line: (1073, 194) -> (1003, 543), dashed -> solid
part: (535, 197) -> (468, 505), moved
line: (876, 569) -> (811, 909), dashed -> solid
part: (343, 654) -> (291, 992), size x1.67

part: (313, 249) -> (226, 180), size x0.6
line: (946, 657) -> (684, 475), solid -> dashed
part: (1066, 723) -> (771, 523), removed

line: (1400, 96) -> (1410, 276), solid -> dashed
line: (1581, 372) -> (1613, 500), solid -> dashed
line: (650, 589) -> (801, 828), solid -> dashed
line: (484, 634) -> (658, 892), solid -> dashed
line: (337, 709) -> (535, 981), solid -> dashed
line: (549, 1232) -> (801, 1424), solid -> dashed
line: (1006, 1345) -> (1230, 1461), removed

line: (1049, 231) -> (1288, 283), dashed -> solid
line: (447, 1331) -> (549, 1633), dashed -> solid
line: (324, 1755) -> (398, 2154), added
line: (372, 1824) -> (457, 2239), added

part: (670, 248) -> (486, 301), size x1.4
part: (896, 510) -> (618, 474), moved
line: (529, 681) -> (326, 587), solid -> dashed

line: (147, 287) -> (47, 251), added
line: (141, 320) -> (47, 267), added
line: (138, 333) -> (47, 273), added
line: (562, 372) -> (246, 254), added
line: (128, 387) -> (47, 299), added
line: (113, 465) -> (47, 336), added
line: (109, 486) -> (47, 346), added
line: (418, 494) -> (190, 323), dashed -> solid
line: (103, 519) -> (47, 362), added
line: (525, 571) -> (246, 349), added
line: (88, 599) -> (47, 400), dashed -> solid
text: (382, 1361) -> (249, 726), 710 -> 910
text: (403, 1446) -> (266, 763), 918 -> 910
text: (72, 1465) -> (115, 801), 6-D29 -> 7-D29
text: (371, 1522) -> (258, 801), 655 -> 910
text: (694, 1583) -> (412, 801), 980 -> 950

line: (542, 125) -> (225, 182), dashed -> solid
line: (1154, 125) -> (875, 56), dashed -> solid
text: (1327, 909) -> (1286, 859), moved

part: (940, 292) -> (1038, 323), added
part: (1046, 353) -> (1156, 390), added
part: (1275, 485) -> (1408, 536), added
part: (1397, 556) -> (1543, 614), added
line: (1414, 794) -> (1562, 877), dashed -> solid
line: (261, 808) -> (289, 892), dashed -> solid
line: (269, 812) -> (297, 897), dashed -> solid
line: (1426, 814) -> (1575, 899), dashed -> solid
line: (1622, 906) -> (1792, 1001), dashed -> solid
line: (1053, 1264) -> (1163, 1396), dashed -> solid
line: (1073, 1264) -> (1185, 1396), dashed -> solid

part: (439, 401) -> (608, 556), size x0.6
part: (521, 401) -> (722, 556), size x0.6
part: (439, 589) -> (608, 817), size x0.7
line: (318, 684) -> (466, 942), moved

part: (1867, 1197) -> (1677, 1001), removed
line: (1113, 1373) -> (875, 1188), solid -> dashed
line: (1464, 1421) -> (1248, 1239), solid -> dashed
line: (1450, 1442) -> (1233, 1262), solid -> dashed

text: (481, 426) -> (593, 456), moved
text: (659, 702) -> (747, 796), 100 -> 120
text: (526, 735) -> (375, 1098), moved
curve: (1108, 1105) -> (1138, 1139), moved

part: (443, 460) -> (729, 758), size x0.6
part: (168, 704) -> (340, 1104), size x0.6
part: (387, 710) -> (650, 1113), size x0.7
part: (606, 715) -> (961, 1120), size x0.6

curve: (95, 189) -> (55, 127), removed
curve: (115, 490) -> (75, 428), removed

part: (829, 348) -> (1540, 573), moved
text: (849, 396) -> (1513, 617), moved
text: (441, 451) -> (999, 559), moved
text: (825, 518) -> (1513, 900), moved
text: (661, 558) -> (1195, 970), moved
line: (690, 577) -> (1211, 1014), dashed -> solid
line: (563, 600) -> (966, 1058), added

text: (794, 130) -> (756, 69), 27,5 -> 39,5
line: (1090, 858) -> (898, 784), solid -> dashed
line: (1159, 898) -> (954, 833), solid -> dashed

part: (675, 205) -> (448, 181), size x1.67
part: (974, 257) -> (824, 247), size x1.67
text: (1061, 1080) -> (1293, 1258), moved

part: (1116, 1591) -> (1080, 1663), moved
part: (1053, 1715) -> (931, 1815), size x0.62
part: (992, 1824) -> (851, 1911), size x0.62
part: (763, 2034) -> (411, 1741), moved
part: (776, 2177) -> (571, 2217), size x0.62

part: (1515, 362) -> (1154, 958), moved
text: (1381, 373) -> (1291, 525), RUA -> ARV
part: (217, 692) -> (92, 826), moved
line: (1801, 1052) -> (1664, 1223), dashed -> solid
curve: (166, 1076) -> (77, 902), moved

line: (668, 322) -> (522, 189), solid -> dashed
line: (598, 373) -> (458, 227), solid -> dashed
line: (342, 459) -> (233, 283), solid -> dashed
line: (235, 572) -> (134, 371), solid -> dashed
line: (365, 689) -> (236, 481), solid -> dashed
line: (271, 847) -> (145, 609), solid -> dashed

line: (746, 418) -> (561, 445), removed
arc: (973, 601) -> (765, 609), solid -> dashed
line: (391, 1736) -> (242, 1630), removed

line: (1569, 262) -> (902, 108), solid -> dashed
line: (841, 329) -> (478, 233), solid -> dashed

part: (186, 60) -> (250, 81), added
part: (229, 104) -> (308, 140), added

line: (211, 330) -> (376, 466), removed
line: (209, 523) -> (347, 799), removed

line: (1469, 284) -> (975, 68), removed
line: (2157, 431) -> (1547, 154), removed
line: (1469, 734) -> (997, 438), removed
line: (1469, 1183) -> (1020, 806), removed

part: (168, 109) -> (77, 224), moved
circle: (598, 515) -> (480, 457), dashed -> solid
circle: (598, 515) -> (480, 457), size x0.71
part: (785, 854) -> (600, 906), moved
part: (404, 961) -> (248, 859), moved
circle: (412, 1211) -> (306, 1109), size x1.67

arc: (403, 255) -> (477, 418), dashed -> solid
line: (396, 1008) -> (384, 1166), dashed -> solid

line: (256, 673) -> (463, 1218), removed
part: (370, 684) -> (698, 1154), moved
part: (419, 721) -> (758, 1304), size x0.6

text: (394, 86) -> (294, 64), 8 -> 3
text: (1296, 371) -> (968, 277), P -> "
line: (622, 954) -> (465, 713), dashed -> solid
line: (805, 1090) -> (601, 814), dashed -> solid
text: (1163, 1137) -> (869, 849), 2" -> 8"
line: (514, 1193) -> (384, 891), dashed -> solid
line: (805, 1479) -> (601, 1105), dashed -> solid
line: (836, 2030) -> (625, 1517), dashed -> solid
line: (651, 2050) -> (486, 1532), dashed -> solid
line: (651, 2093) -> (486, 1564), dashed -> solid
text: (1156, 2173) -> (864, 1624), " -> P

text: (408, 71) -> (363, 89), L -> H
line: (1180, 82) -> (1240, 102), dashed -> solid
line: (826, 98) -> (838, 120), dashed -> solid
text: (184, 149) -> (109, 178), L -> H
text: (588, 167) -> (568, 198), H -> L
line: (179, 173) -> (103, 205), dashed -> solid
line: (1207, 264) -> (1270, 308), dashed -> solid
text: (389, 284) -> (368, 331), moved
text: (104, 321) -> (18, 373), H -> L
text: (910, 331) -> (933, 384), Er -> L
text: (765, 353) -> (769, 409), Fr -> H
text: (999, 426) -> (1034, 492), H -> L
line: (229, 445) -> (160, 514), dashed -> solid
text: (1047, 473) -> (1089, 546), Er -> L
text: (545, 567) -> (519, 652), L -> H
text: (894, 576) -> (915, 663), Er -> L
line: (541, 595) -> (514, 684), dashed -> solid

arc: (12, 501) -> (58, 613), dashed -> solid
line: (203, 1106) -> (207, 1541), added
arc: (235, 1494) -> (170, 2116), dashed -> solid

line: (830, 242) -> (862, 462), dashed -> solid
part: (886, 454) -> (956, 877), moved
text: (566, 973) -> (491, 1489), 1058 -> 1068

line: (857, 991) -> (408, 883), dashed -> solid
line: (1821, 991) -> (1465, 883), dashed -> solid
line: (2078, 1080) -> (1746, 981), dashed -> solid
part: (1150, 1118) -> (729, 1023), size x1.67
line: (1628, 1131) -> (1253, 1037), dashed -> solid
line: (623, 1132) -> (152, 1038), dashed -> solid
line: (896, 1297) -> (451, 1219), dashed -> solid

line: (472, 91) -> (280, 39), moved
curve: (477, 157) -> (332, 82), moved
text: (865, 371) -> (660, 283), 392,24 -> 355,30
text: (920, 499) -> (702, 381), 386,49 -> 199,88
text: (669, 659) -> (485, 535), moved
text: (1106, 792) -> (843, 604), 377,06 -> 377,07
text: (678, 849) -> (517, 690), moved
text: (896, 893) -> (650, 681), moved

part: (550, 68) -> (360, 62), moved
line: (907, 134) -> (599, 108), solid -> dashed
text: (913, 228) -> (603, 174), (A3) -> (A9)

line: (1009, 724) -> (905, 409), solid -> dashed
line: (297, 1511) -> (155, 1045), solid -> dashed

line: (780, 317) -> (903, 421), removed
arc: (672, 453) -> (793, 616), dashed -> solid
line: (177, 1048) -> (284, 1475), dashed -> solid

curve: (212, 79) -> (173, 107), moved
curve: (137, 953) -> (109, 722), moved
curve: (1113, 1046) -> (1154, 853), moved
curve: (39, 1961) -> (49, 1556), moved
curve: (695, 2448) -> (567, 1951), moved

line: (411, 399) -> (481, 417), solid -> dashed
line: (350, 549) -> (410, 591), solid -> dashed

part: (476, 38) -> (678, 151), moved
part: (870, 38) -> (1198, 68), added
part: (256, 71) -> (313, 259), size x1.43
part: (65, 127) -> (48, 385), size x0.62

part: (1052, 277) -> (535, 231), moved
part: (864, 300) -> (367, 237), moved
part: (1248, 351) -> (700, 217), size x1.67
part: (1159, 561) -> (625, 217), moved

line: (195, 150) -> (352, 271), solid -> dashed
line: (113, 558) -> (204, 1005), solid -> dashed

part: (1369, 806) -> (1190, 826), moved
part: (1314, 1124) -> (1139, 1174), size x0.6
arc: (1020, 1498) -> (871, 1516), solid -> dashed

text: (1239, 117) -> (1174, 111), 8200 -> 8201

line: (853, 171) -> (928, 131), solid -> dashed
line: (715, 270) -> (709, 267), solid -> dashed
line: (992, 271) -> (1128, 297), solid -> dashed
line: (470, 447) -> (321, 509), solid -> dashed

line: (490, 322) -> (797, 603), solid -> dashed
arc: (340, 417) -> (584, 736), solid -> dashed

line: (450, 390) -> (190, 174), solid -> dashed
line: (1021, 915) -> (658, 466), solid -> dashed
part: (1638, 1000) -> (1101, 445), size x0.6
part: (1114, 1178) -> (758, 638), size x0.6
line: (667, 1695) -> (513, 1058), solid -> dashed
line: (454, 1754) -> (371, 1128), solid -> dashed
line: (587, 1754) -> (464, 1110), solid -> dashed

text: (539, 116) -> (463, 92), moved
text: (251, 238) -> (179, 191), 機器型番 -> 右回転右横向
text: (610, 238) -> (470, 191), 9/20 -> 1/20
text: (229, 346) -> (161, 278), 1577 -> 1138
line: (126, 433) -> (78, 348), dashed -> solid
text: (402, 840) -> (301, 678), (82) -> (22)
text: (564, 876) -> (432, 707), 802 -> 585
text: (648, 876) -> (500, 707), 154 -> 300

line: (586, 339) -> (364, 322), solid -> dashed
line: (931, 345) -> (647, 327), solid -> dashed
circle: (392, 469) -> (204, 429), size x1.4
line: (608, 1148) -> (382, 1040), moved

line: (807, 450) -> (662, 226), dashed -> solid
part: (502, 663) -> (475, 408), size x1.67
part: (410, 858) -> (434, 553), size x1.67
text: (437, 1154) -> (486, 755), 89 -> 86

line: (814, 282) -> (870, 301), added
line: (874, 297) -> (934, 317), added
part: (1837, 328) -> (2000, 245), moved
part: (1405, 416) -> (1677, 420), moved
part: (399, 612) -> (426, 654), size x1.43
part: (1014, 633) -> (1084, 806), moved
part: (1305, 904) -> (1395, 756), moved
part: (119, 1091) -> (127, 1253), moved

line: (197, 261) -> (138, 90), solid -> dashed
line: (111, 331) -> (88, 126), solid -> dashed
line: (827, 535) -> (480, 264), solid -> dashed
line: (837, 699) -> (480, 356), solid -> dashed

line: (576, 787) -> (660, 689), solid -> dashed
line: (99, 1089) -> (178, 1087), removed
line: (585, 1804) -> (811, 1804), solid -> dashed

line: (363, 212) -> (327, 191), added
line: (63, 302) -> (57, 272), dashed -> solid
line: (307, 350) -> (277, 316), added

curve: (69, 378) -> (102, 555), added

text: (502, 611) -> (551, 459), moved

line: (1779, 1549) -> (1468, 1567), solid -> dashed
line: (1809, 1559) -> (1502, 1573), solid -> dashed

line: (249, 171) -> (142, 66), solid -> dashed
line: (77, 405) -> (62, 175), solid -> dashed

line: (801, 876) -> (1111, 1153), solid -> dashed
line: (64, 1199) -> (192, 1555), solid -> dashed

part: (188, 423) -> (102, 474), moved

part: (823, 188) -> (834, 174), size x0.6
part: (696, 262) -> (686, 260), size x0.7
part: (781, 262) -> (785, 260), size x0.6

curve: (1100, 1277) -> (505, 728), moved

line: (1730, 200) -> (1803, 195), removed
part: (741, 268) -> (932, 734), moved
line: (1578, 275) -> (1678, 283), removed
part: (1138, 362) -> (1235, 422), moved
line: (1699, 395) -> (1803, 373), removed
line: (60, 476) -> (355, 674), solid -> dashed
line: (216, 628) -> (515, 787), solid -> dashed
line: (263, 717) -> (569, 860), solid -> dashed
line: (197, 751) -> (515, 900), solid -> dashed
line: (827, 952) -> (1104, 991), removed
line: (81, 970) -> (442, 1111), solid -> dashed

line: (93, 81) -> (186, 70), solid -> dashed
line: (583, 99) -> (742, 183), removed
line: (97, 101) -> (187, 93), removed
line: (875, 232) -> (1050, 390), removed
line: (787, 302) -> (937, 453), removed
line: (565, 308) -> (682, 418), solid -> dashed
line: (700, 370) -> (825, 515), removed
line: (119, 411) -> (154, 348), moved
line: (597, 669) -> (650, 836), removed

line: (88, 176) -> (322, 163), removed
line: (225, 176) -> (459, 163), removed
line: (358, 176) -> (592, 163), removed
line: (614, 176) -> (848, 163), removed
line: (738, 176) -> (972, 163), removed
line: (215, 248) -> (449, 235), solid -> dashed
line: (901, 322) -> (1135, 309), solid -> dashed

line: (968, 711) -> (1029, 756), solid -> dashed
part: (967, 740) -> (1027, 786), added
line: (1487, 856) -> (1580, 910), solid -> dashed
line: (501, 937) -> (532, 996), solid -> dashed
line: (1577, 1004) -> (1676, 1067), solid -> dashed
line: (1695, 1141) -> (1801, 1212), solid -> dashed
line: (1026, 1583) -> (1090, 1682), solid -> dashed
********************
== TASK DETAILS ==
Give the number of lines in the records above in which the word "circle" appears. Include no other text.

== ANSWER BOX ==
4